◆ **Exercises**:
#1 Which two works of classic literature does the Tropikos announcement say the film references?
#2 Continue the Tropikos announcement from its last sentence.

◆ **Document segment**:
We are pleased to announce that Tropikos, John Akomfrah’s stunning RTP film commission, has been acquired by the Arts Council Collection to mark its 70th anniversary.
Described by Mark Brown, in The Guardian (15 January 2016), as “an experimental 16th-century costume drama filmed on the banks of the river Tamar … exploring the relationship
between waterways in south-west England and the slave trade”, Tropikos transforms the landscape along the Tamar Valley into the setting for a sixteenth-century port of exploration on the African continent in order to reveal the deep-rooted and darker history of the river.
Informed by historical accounts of the slave traders based in Plymouth, whilst also referencing classic literature, specifically Milton’s Paradise Lost (1667) and Shakespeare’s The Tempest (1611), the film is a fictional narrative, re-imagining some of the first “encounters with the other”, as Akomfrah puts it, in a period when Britain’s position as a global, seafaring power coincided with the enforced displacement of millions of African people across the Atlantic. Employing the tactics of Bertolt Brecht’s ‘theatre of alienation’, the artist presents a series of ‘tableaux vivantes’, which feel both archaic and imaginary, yet whose startling juxtapositions disrupt a simple identification with the characters depicted, demanding a conscious consideration of the constructed narrative. African and European locations blur, and characters and goods overlap with each other, as a representation of the faded traces of stories that we are asked to re-think afresh.

◆ **Rows contained in a dataset**:
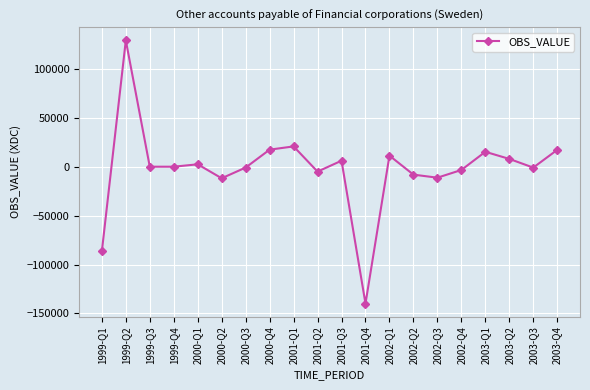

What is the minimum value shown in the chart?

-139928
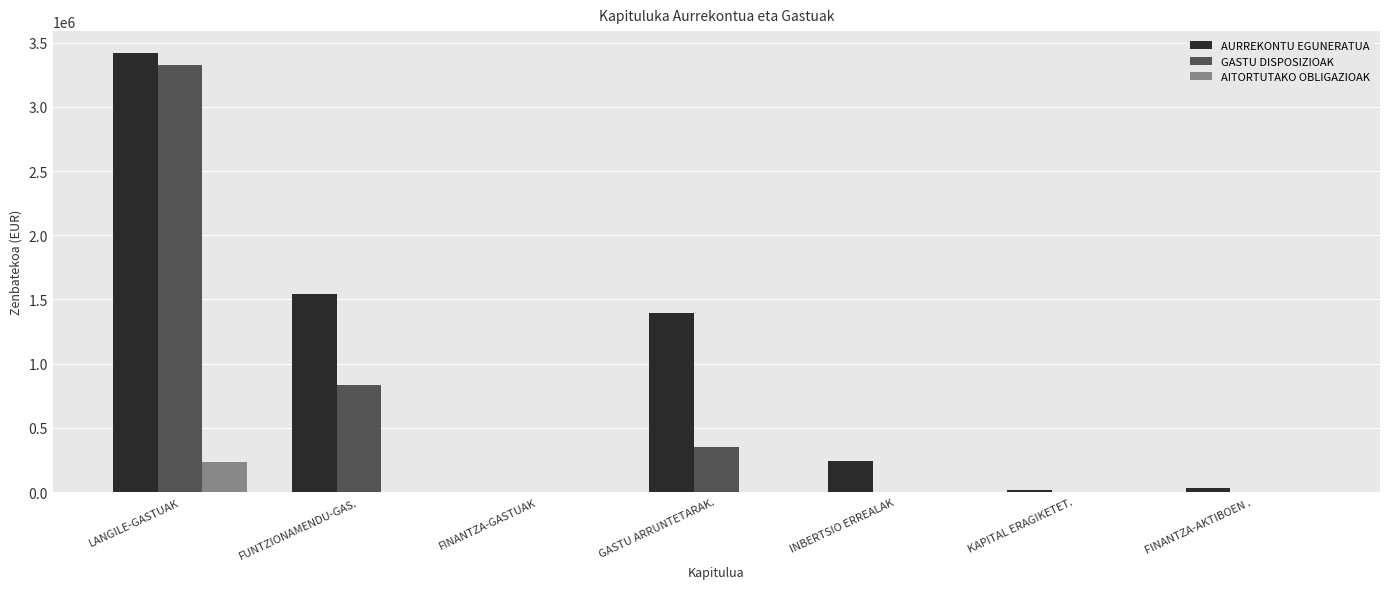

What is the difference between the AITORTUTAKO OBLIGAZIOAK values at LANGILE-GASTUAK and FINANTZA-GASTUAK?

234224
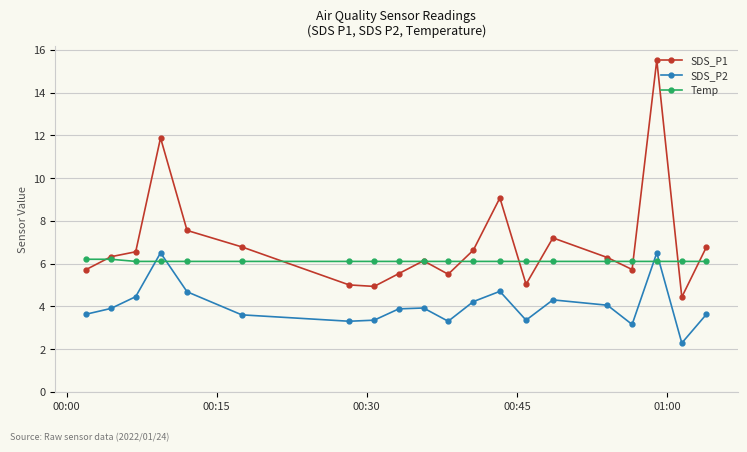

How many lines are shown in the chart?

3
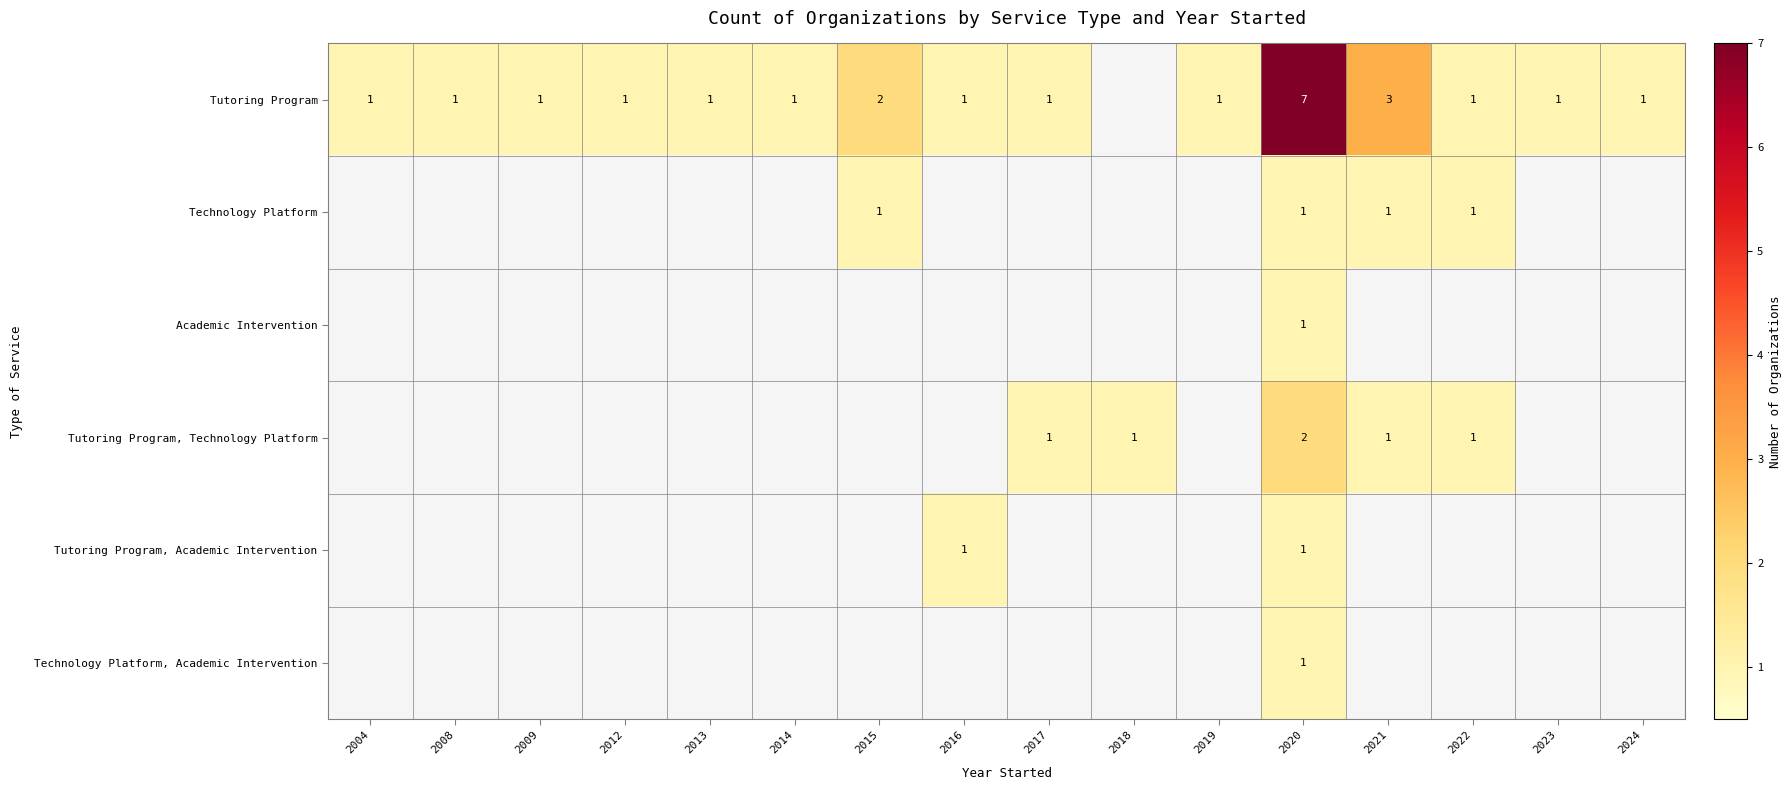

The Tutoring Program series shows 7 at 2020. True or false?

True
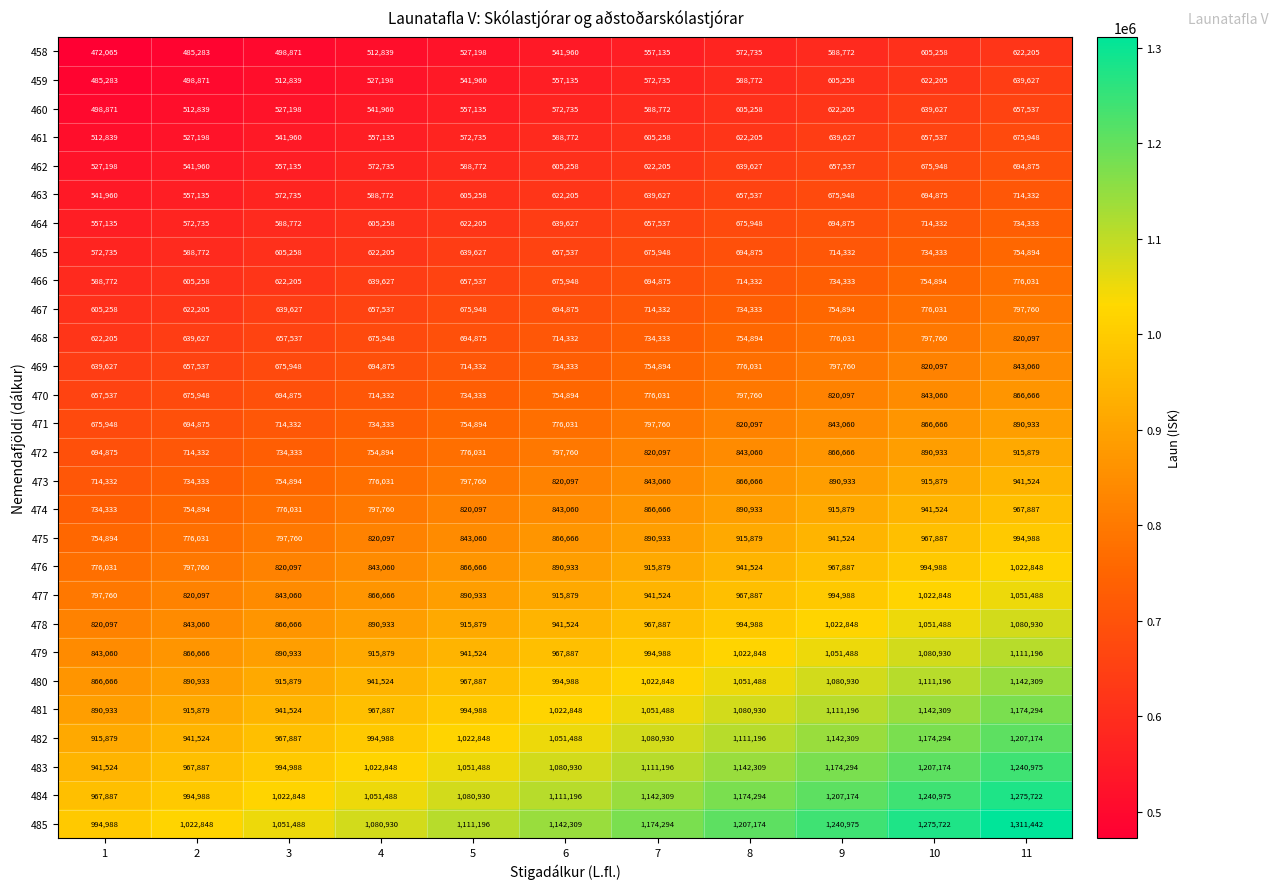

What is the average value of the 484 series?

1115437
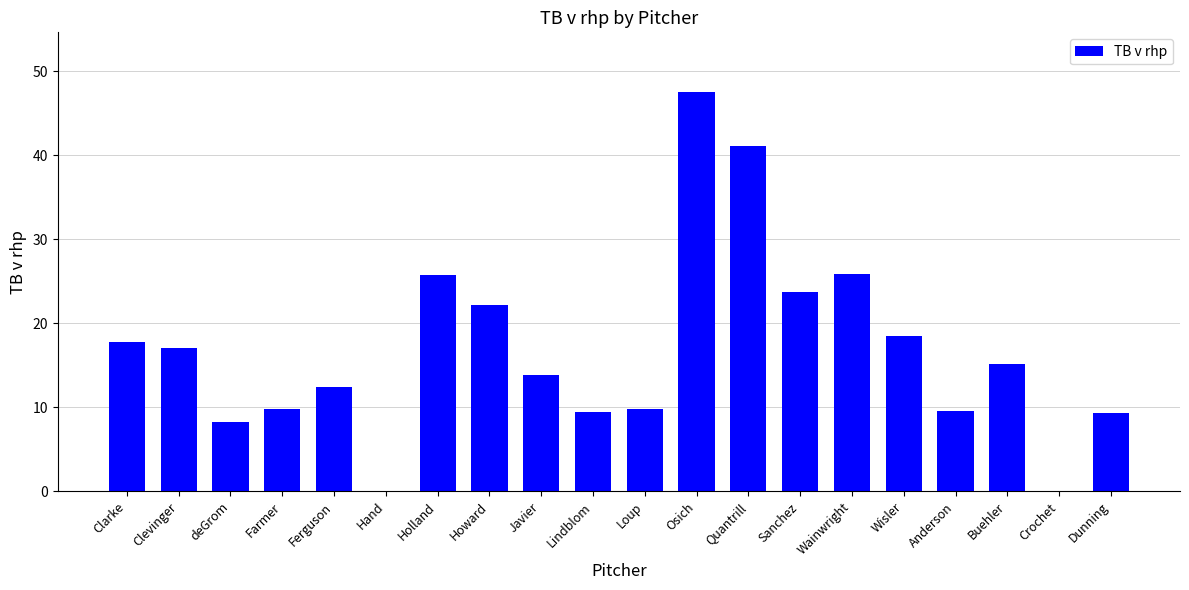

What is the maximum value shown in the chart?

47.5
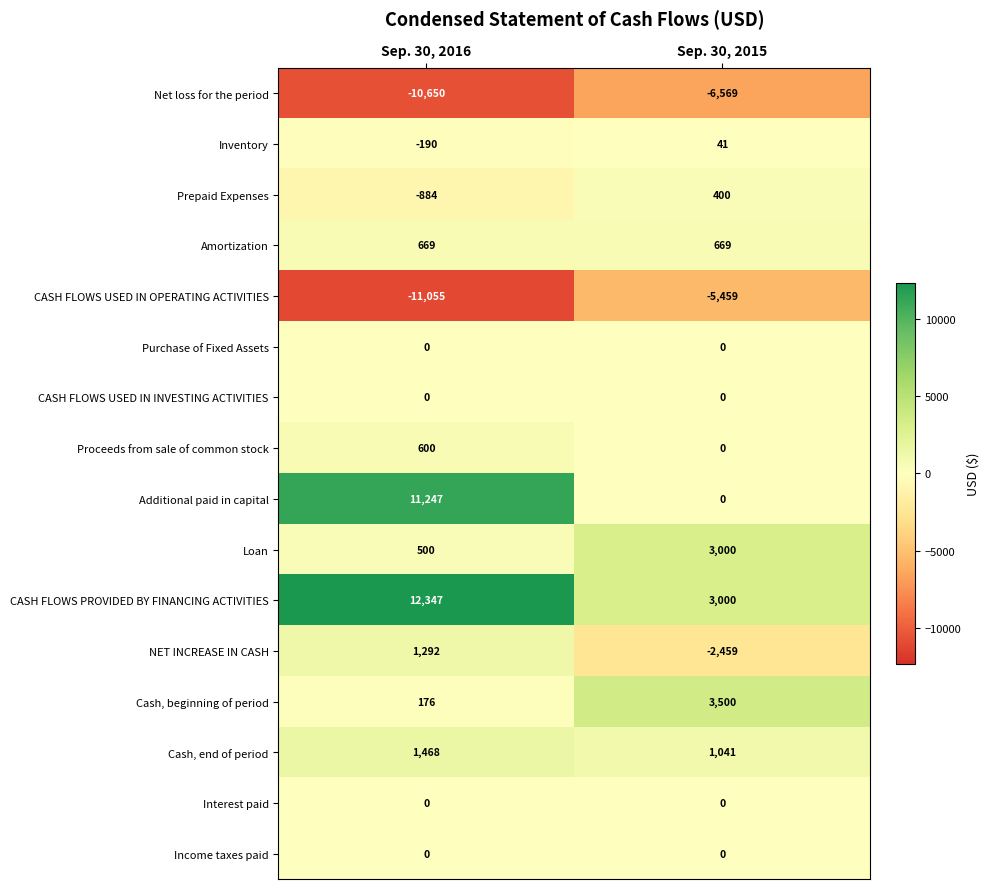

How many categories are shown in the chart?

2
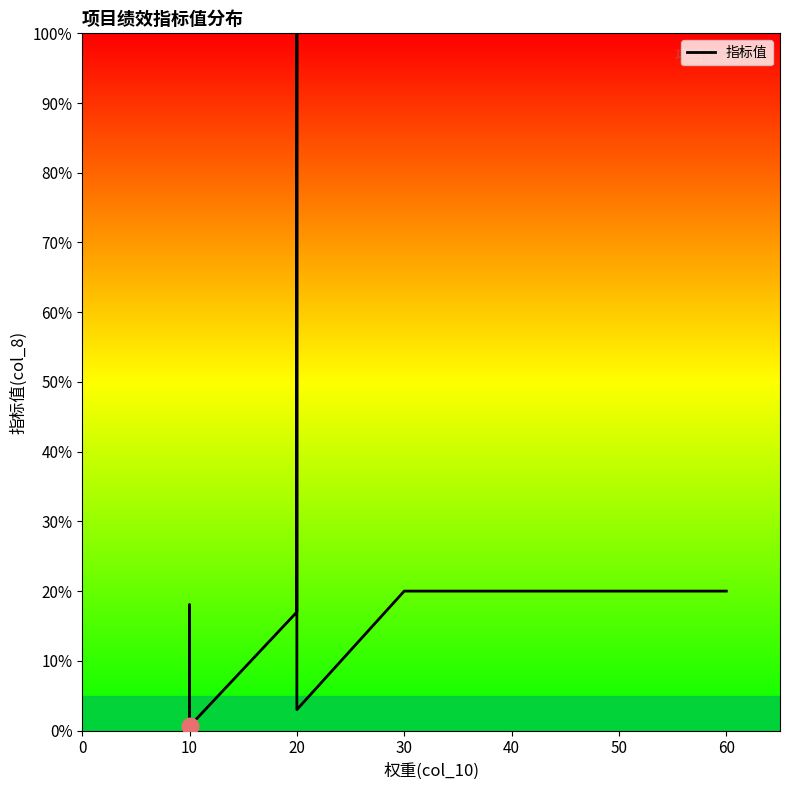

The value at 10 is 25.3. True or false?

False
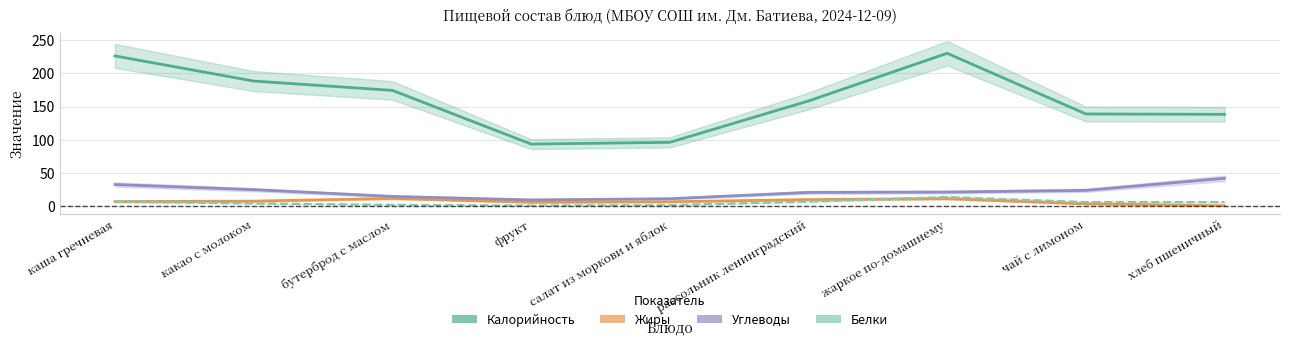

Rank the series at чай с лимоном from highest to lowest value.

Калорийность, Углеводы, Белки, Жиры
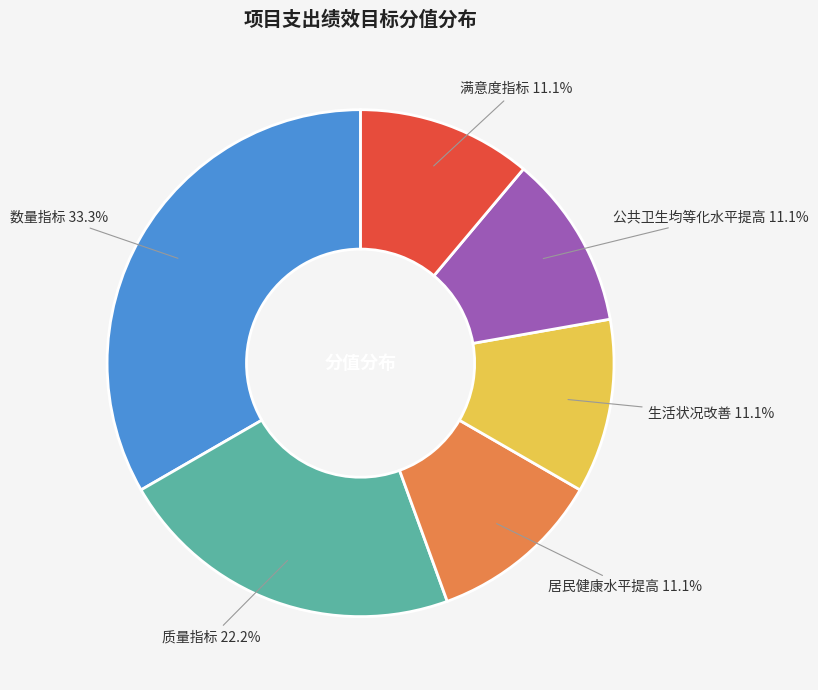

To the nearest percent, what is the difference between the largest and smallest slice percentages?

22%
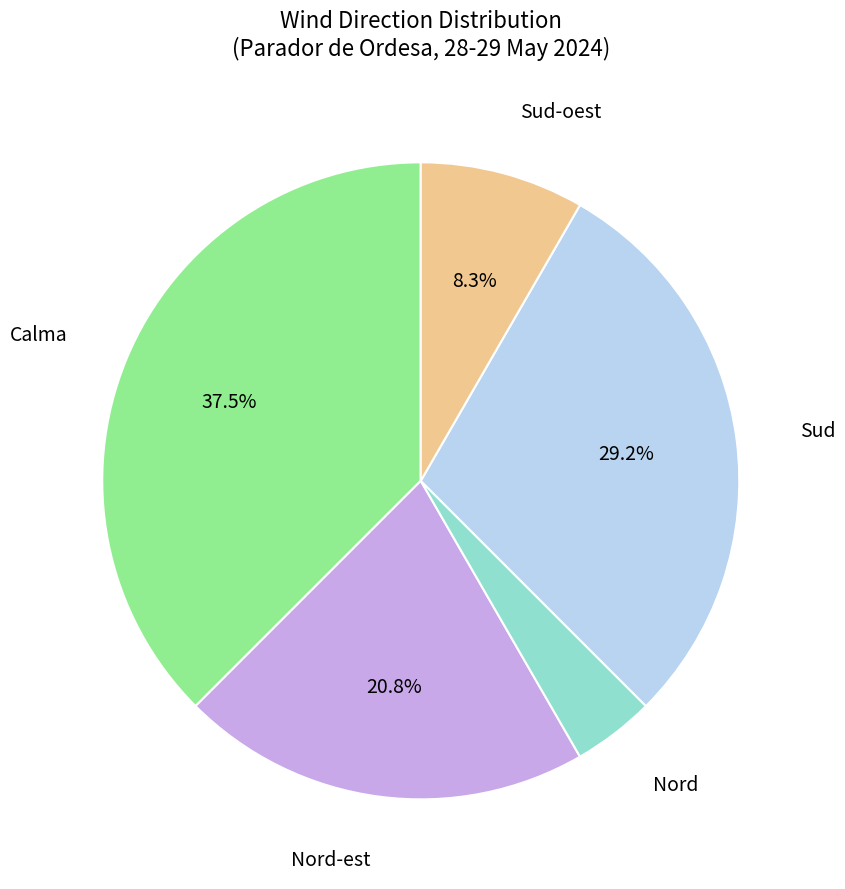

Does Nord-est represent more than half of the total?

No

◆ **Responses by task**:
#1 Milton's Paradise Lost (1667) and Shakespeare's The Tempest (1611).

#2
John Akomfrah (born 1957, Accra, Ghana) is an artist and filmmaker, based in London, whose works are characterised by their investigations into memory, post-colonialism, temporality and aesthetics, often exploring the experience of the African diaspora in Europe and the USA. Akomfrah was a founding member of the influential Black Audio Film Collective, in 1982, along with the artists David Lawson and Lina Gopaul (amongst others), with whom he still collaborates today, as Smoking Dogs Films.
On the 15th January 2016 the Arts Council Collection announced that Tropikos was one of eight new commissions acquired by the collection in order to celebrate it’s 70th anniversary. The commissions, also including works by Hurvin Anderson, Marvin Gaye Chetwynd, Ryan Gander, Mark Leckey, Heather Phillipson, Keith Piper and Katie Paterson, will all go on display in 2016 before joining the collection.
Tropikos (2014) – directed by John Akomfrah, and produced by Smoking Dogs Films (Lina Gopaul and David Lawson) – was commissioned by the River Tamar Project, and premiered at Devonport Guildhall in October 2014, as part of the It’s All About the River film festival. The commission was made possible with support from Plymouth University and Arts Council England, with kind contributions from the Elephant Trust and the George Melhuish Bequest and Smoking Dogs.
We are delighted to announce that curator and writer Tom Trevor has been appointed as the new Artistic Director of the River Tamar Project.
Tom has curated projects both internationally and within the South West. He is currently Guest Curator at the Whitechapel Gallery in London and was most recently Artistic Director of the 4th Dojima River Biennale in Osaka, Japan, taking place over the summer of 2015. Entitled Take Me To The River, this large-scale project included artists from eight different countries, with renowned figures such as Hito Steyerl, SUPERFLEX and Shimabuku showing alongside emerging artists, like Shitamichi Motoyuki, Aki Sasamoto and Yuken Teruya. One of the groups he worked with is The Play, an artists’ collective from the Kansai area of Japan formed in 1967, which Tom commissioned to reactivate a project from 1972, IE: The Play Have a House (pictured), floating down the Yodogawa river from Kyoto to Osaka.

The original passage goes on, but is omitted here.